Distribution : Wild Bunch
Durée : 1h35
Genre : Danse, LSD et Violence
Date de sortie : 19 septembre 2018

4/5

Présenté à la

Après le sulfureux Love il y a deux ans, ou encore le scandale Irréversible en 2002, il semble que Gaspar Noé ait encore voulu créer l’événement à Cannes. Aucune image n’a été dévoilée avant la première projection de Climax à la Quinzaine des Réalisateurs, avant laquelle son réalisateur, tout excité, prenait en photo la salle bondée. Tourné en quinze jours au début de l’année, avec un casting uniquement composé en danseurs (et de Sofia Boutella), on pourrait se dire que l’on est face à un film expérimental. Non pas qu’il cherche à briser des codes (on retrouve le style habituel du duo Gaspar Noé / Benoit Debie), mais dans le sens où il promet une expérience qui se veut inoubliable. Explications, garanties sans aucune substance illicite.

Synopsis : Naître et mourir sont des expériences extraordinaires.

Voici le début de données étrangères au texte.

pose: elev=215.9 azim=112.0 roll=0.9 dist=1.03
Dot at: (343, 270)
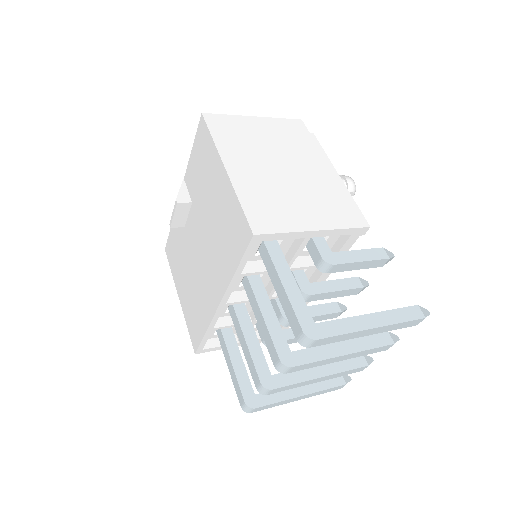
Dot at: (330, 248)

Vivre est un plaisir fugitif.

On achève bien les chevaux

Une longue scène de danse ouvre Climax, et il s’agit peut-être de sa partie la plus intéréssante.  Pas d’ultra-violence en vue : seulement des corps désarticulés qui n’en finissent plus de gesticuler sur le Supernature de Céronne, Noé donnant le même temps d’image à la quinzaine de protagonistes qui peuplent le film. Si on les avait vu se présenter au travers d’un écran cathodique, aucun mot ne pourra les rendre aussi vivants que leur(s) chorégraphie(s). Peu à peu cependant, les corps désarticulés qui seront mis en scène ressembleront de plus en plus à des corps mécaniques, à des zombies. Etonnament pour un long-métrage qui s’attache autant aux plans séquences, c’est par le montage que le cinéaste va nous présenter des personnes intrinséquement liés entre elles. Les binômes qui discutent entre deux danses semblent se répondre entre eux, aux fil de dialogues pas forcémment très subtils. Si Gaspar Noé afirme que tout a été improvisé, on a du mal à y croire vu que les danseurs exposent nombre d’obsessions du cinéastes, tels l’inceste ou l’avortement – malgré le côté festif du spectacle, on reste dans un film de Noé !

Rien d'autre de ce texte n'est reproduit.